• _LIST OF TASKS_:
a – Rewrite the blog post on the Hamming problem from "hamming = 1" to "the next value.", replacing "infinite stream" with "endless stream".
b – According to the blog post on the Hamming problem, whose code presented the new idea of untangling the higher-level concepts into their simplest parts?
c – Continue the blog post on the Hamming problem from its last line, carrying on the Common Lisp translation that begins there.

• _PASSAGE PROVIDED_:

== == ==

Channels ▼

Community Voices

Dr. Dobb's Bloggers

Hamming problem

December 07, 2008

Wow!

 Andrew Koening started the discussion in his blog , which led to some interesting results.

I long knew the solution to this famous (in functional programming circles) problem, in Haskell, to be

--- 2007/11/08  http://www.answers.com/topic/haskell-programming-language-1

hamming = 1 : map (*2) hamming # map (*3) hamming # map (*5) hamming
 where xxs@(x:xs) # yys@(y:ys)
              | x==y  =  x : xs # ys
              | x<y    =  x : xs # yys
              | x>y    =  y : xxs # ys

The idea being, of course, that of using an infinite stream of answers as it is being generated. When thought about from a different perspective (from a more operationist POV), it has three producers which get merged as we go along. Each producer is comprised of a storage; a cached head value; a back-pointer; and a procedure to compute the next value.

The new idea presented in Cassio Neri's code at that blog posting, was to "untangle" these higher-level concepts into their simplest parts: a storage is shared, so can be used the same by all three; and each producer "object" is just a sum of its consituent parts so can be "flattened" - each part held in its corresponding simple variable: head of storage; its most recent value, cached; back-pointer; and the code to multiply by 2 (3 or 5) is just that - a simple multiplication.

When expressed in some imaginary pseudo-C with automatic unlimited storage allocation and BIGNUM arithmetics, it can be expressed as

hamming = h where
  array h;
  n=0; h[0]=1; i=0; j=0; k=0;
  x2=2*h[ i ]; x3=3*h[j]; x5=5*h[k];
  repeat:
    h[++n] = min(x2,x3,x5);
    if (x2==h[n]) { x2=2*h[++i]; }
    if (x3==h[n]) { x3=3*h[++j]; }
    if (x5==h[n]) { x5=5*h[++k]; } 

This translates into Common LISP as

(defun nth-ham1 (n)

== == ==

• _DATA EXTRACTS_:
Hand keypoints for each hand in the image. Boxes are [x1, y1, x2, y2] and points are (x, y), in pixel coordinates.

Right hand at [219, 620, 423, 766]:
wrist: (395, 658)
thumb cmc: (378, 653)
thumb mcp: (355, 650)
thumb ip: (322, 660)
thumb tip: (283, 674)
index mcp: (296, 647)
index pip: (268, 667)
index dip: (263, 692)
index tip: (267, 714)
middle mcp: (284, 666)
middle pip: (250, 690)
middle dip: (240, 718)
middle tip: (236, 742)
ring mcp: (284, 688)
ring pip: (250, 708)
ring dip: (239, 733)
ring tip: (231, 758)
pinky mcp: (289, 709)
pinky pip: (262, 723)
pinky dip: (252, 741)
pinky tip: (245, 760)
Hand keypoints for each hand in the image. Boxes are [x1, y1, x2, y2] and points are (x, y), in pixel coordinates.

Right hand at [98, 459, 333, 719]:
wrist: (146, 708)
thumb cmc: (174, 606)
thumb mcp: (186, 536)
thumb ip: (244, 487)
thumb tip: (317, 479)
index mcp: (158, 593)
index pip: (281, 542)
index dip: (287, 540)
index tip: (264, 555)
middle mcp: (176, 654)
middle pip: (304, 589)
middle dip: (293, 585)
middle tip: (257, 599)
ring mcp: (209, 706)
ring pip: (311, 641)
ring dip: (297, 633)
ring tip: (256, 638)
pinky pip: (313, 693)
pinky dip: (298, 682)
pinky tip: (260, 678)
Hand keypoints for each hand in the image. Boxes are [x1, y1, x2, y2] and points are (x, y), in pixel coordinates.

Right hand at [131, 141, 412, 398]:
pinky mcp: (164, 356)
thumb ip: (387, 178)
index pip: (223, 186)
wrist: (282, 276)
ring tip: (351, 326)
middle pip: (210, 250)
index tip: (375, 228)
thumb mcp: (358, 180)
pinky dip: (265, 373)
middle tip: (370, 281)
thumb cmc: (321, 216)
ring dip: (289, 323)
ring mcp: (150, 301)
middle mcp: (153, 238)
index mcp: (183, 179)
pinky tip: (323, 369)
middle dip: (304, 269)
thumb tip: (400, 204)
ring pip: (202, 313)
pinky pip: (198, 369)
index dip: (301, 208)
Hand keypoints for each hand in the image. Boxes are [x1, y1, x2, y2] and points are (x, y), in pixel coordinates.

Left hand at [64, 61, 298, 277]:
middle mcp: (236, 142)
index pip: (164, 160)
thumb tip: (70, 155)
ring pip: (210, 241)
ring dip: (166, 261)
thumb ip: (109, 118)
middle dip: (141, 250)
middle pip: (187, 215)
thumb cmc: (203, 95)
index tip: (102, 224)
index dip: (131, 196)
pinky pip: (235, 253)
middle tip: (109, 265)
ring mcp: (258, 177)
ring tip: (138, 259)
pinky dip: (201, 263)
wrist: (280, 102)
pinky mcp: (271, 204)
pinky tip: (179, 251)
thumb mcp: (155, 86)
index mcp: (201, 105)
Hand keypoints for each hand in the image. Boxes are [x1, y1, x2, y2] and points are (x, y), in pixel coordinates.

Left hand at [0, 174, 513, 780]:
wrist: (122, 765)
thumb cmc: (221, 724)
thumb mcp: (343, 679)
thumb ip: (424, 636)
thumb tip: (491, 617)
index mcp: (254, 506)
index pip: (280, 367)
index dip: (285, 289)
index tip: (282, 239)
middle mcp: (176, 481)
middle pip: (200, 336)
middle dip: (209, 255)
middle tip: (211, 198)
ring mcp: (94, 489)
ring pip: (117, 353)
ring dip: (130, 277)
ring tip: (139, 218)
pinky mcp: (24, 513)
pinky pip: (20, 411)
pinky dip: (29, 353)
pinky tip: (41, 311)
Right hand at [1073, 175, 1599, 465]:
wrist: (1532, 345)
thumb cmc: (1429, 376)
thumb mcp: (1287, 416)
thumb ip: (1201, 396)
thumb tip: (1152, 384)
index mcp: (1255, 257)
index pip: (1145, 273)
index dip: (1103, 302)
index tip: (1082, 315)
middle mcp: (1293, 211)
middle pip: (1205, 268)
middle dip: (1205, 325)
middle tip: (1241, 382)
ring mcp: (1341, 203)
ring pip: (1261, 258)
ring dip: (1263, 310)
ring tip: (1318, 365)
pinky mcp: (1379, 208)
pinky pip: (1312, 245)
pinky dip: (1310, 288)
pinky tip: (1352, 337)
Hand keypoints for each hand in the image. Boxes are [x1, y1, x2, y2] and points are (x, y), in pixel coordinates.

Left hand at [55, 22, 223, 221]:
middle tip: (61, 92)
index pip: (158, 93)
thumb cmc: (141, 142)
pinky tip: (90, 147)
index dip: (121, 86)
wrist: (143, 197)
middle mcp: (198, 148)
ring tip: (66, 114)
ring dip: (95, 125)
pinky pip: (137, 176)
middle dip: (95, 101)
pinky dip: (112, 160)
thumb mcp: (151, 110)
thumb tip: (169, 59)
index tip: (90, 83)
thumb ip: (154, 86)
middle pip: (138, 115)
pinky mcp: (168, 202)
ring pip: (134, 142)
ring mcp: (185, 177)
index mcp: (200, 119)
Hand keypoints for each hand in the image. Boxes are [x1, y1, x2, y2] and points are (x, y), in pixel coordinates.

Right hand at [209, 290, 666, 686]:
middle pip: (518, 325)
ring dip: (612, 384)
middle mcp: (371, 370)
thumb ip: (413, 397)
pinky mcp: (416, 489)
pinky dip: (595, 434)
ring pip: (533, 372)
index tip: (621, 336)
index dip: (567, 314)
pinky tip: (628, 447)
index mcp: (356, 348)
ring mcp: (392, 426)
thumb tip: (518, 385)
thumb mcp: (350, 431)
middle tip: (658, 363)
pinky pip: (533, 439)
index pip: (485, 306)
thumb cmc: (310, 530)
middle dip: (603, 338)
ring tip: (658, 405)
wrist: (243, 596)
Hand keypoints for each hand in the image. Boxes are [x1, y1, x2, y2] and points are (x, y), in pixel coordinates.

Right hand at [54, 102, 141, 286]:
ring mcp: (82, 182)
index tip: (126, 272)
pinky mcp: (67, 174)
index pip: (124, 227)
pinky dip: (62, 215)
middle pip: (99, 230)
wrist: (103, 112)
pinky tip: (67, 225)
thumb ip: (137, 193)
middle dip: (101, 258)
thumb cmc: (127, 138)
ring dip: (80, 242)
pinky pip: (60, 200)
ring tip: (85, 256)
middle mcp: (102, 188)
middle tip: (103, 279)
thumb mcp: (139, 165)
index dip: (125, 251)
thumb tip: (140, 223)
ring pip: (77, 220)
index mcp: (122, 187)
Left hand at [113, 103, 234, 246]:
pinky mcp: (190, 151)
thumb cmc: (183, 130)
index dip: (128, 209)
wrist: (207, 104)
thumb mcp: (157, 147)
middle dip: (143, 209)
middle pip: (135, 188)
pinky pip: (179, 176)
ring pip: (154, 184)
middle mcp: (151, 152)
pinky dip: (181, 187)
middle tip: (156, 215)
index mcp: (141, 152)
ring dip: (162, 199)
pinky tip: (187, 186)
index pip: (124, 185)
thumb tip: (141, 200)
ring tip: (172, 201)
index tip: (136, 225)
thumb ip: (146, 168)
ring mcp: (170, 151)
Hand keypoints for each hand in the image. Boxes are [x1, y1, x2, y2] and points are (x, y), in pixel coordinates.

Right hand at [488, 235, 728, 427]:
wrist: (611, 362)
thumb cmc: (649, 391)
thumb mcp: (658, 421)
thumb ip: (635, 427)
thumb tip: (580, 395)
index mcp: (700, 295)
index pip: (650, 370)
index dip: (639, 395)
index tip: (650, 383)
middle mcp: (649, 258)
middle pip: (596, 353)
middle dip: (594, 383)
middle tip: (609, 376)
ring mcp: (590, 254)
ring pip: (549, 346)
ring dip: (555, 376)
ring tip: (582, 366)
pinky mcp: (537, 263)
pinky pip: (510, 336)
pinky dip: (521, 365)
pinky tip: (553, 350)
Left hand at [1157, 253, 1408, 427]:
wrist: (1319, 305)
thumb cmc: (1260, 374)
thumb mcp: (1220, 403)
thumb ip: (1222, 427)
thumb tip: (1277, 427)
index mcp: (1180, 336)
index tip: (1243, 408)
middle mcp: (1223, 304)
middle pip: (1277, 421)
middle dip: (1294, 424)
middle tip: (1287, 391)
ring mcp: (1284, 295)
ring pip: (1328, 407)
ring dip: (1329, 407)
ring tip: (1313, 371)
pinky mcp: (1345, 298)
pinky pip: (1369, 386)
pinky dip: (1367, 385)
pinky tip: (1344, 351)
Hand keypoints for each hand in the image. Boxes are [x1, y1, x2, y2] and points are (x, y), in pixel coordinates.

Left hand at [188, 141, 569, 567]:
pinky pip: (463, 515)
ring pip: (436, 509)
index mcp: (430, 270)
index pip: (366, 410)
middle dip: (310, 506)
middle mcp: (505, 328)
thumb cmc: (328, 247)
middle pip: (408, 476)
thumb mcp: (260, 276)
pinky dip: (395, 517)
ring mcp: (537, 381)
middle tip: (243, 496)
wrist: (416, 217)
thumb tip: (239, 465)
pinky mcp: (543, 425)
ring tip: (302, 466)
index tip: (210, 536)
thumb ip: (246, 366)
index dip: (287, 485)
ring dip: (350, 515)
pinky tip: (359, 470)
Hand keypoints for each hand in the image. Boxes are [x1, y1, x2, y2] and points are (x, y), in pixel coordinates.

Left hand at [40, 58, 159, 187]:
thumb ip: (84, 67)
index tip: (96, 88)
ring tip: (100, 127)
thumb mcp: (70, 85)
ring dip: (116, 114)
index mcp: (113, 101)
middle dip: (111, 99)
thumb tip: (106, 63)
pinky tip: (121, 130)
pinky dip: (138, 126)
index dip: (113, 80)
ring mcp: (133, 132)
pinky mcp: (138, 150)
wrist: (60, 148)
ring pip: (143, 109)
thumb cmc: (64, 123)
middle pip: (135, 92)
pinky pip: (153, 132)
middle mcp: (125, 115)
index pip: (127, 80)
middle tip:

== == ==

• _SET OF ANSWERS_:
a –
hamming = 1 : map (*2) hamming # map (*3) hamming # map (*5) hamming
 where xxs@(x:xs) # yys@(y:ys)
              | x==y  =  x : xs # ys
              | x<y    =  x : xs # yys
              | x>y    =  y : xxs # ys

The idea being, of course, that of using an endless stream of answers as it is being generated. When thought about from a different perspective (from a more operationist POV), it has three producers which get merged as we go along. Each producer is comprised of a storage; a cached head value; a back-pointer; and a procedure to compute the next value.

b – Cassio Neri's code presented that idea.

c –
  (let ((h (list 1)))              ; the storage buffer
   (let ((p  h) (q  h) (r  h)          ; multiplier stream's back-pointers into it
         (x2 2) (x3 3) (x5 5))          ; cached next values of each producer
    (do ((k  1   (+ k 1))          ; LOOP with 1-based counter
         (h  h   (cdr h)))         ; advance along the buffer
        ((= k n)                 ; STOP on n-th iteration and return a list of
         (list (car h)               ; the value at the buffer's head, and lengths of 
           
(length p) (length q) (length r) ))        ; the three back-lists 
      (rplacd h (list (min x2 x3 x5)))         ; extending the buffer with new value
      (if (= (cadr h) x2) (setq p (cdr p) x2 (* 2 (car p) )))       ; and advancing
      (if (= (cadr h) x3) (setq q (cdr q) x3 (* 3 (car q) )))         ; each producer 
      (if (= (cadr h) x5) (setq r (cdr r) x5 (* 5 (car r) )))))))         ; that was used

Here we rely of course on BIGNUM arithmetics built-in into Common Lisp. I used CLISP system for testing:

> (nth-ham 100000)
(290142196707511001929482240000000000000 2286 3607 5254)

> (nth-ham 200000)
(4479571262811807241115438439905203543080960000000 3634 5741 8372)

> (nth-ham 400000)
(30774090693237851027531250000000000000000000000000000000000000
  5777 9131 13328)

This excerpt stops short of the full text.